School of Kinesiology, University of Michigan, 1402 Washington Heights, Ann Arbor, Michigan.
Department of Orthopedic Surgery, University of Michigan , Ann Arbor, Michigan.
J Appl Physiol (1985). 2019 Feb 1;126(2):462-468. doi: 10.1152/japplphysiol.00374.2018. Epub 2018 Dec 13.
Step frequency (SF) in running has received substantial interest from researchers, coaches, therapists, and runners. It has been widely studied in controlled settings, but no published study has measured it continuously in elite-level competition. The present study used wrist-based accelerometers in consumer-grade watches to monitor SF and SF variability of competitors in the 2016 100-km World Championship road race. Using linear mixed-model regression, SF and SF variability were assessed across the race. The average SF (steps-per-minute) of competitors ( n = 20) was 182.0 spm (range: 155.4-203.1 spm). Race fluctuations in SF were influenced only by the speed the competitors were running, with faster speeds being associated with greater SF (5.6 spm/m·s, P < 0.001). Independently of this speed relation, SF did not significantly change over the course of the race. SF was further linked to the runner's stature (-123.1 spm/m, P = 0.01) but not significantly related to sex, weight, age, or years of experience. The SF coefficient-of-variation was inversely associated with running speed and distance covered, with runners demonstrating decreasing variability both at faster speeds and as the race progressed. Together, these results add ecological evidence to observations of a speed dependency of SF in a highly trained, elite population of runners and suggest that in road race conditions, SF changes only with speed and not fatigue. Furthermore, it presents evidence that the variability of an elite runner's SF is linked to both speed and fatigue but not to any other characteristics of the runner. The current findings are important for runners, clinicians, and coaches as they seek to monitor or manipulate SF. NEW & NOTEWORTHY Stride frequency (SF; or the synonymous "cadence") has become a popular point of monitoring and manipulation in runners. Advances in wearable technology have enabled continuous monitoring of SF. This study is the first to examine SF and SF variability patterns throughout an entire road race in elite ultramarathon runners. This adds ecological, normative data to the field's understanding of SF and demonstrates how it relates to running speed, fatigue, and individual characteristics.

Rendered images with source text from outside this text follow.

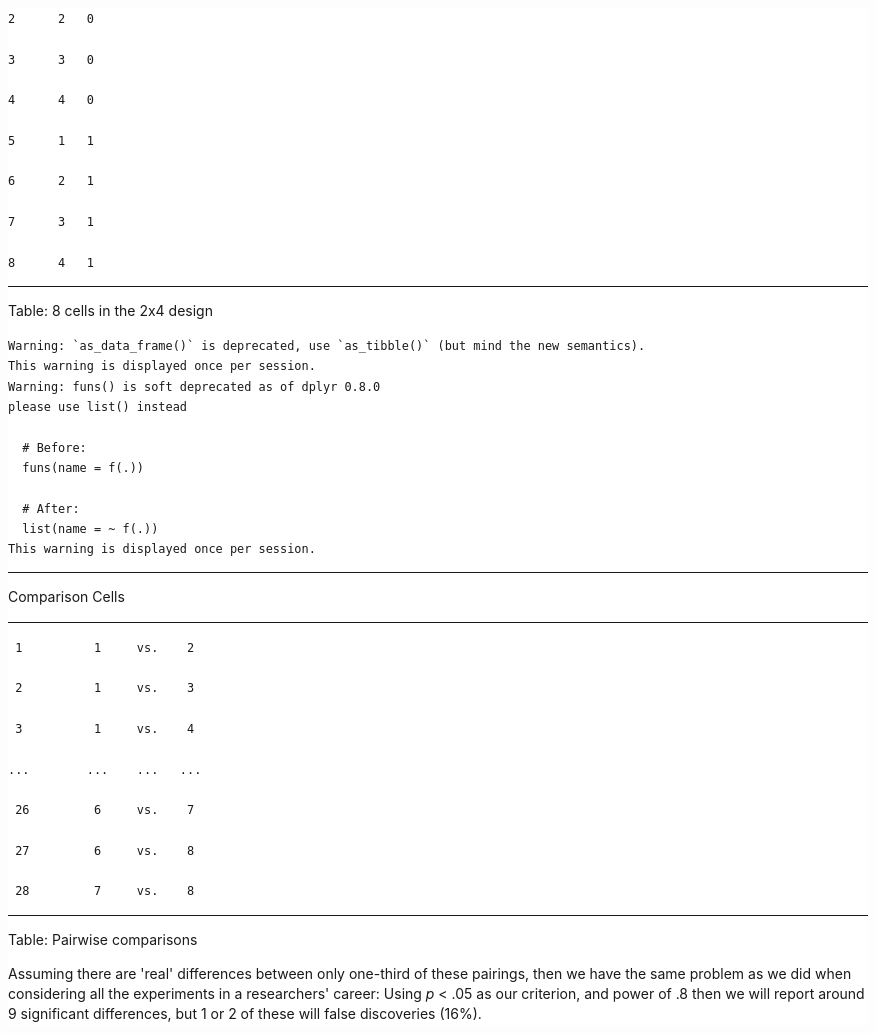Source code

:     2      2   0 

    3      3   0 

    4      4   0 

    5      1   1 

    6      2   1 

    7      3   1 

    8      4   1 
-----------------

Table: 8 cells in the 2x4 design

```
Warning: `as_data_frame()` is deprecated, use `as_tibble()` (but mind the new semantics).
This warning is displayed once per session.
Warning: funs() is soft deprecated as of dplyr 0.8.0
please use list() instead

  # Before:
  funs(name = f(.))

  # After: 
  list(name = ~ f(.))
This warning is displayed once per session.
```


--------------------------------
 Comparison   Cells             
------------ ------- ----- -----
     1          1     vs.    2  

     2          1     vs.    3  

     3          1     vs.    4  

    ...        ...    ...   ... 

     26         6     vs.    7  

     27         6     vs.    8  

     28         7     vs.    8  
--------------------------------

Table: Pairwise comparisons

Assuming there are 'real' differences between only one-third of these pairings,
then we have the same problem as we did when considering all the experiments in
a researchers' career: Using _p_ < .05 as our criterion, and power of .8 then we
will report around 9 significant differences, but 1 or 2 of these will false
discoveries (16%).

步频(SF)在跑步中受到了研究人员、教练、治疗师和跑步者的广泛关注。它在受控环境中得到了广泛研究,但没有发表的研究连续测量了精英级别的比赛中的步频。本研究使用基于手腕的加速度计在消费级手表中监测 2016 年 100 公里世界公路锦标赛比赛中竞争者的 SF 和 SF 变异性。使用线性混合模型回归,评估了比赛中 SF 和 SF 变异性。竞争者的平均 SF(每分钟步数)为 182.0 spm(范围:155.4-203.1 spm)。SF 的比赛波动仅受竞争者跑步速度的影响,速度越快,SF 越大(5.6 spm/m·s,P<0.001)。独立于这种速度关系,SF 在比赛过程中没有显著变化。SF 进一步与跑步者的身材有关(-123.1 spm/m,P=0.01),但与性别、体重、年龄或经验年限无关。SF 变异系数与跑步速度和覆盖距离呈反比,跑步者在速度更快和比赛进行时表现出变异性降低。这些结果共同为在高度训练的精英跑步者中观察到的 SF 速度依赖性提供了生态证据,并表明在公路赛条件下,SF 仅随速度而变化,而不是随疲劳而变化。此外,它证明了精英跑步者 SF 的变异性与速度和疲劳有关,但与跑步者的任何其他特征无关。这些发现对于寻求监测或操纵 SF 的跑步者、临床医生和教练来说非常重要。新的和值得注意的是,步频(SF;或同义词“步频”)已成为跑步者监测和操纵的热门指标。可穿戴技术的进步使 SF 的连续监测成为可能。这项研究首次检查了精英超长距离跑步者整个公路赛中的 SF 和 SF 变异性模式。这为该领域对 SF 的理解增加了生态、规范数据,并展示了它如何与跑步速度、疲劳和个体特征相关。